— Start Excerpted records —

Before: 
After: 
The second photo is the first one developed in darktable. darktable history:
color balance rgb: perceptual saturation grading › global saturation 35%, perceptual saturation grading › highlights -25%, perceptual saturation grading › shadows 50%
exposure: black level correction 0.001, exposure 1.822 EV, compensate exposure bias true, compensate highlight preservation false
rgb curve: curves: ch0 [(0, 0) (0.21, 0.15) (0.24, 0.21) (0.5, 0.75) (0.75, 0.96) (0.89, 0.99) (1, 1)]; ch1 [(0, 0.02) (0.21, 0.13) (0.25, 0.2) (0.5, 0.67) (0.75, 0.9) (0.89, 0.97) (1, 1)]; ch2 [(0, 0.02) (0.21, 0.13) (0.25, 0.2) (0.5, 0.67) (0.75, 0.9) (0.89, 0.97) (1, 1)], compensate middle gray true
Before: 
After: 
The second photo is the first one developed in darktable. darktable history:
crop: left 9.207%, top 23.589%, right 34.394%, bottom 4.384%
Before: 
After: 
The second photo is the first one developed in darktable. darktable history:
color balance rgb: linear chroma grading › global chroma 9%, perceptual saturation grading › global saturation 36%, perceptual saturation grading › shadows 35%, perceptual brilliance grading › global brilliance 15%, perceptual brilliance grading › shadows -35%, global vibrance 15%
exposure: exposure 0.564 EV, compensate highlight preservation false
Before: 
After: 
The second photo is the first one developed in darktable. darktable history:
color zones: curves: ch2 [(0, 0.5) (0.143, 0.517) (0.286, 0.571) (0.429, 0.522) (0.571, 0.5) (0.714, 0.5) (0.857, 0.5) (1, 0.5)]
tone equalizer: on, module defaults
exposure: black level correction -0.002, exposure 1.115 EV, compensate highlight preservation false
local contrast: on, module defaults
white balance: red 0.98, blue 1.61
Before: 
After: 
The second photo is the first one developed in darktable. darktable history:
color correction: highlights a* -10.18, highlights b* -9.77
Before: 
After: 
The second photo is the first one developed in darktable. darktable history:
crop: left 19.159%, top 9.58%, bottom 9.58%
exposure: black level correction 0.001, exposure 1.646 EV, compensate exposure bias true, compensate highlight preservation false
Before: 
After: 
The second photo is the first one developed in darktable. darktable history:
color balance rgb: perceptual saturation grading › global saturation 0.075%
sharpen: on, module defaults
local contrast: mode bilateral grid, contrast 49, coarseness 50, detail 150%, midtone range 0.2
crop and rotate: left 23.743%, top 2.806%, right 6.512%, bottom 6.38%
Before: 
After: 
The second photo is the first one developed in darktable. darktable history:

— End Excerpted records —

Task goal: Format the rows above, from the very first one through the one containing "exposure: black level correction 0.001, exposure 1.822", as a Markdown table with the columns No. and Text. Put each row's number under No. and its wording under Text, and leave out any blank rows.

Completed exercise:
| No. | Text |
|---|---|
| 1 | Before:  |
| 2 | After:  |
| 3 | The second photo is the first one developed in darktable. darktable history: |
| 4 | color balance rgb: perceptual saturation grading › global saturation 35%, perceptual saturation grading › highlights -25%, perceptual saturation grading › shadows 50% |
| 5 | exposure: black level correction 0.001, exposure 1.822 EV, compensate exposure bias true, compensate highlight preservation false |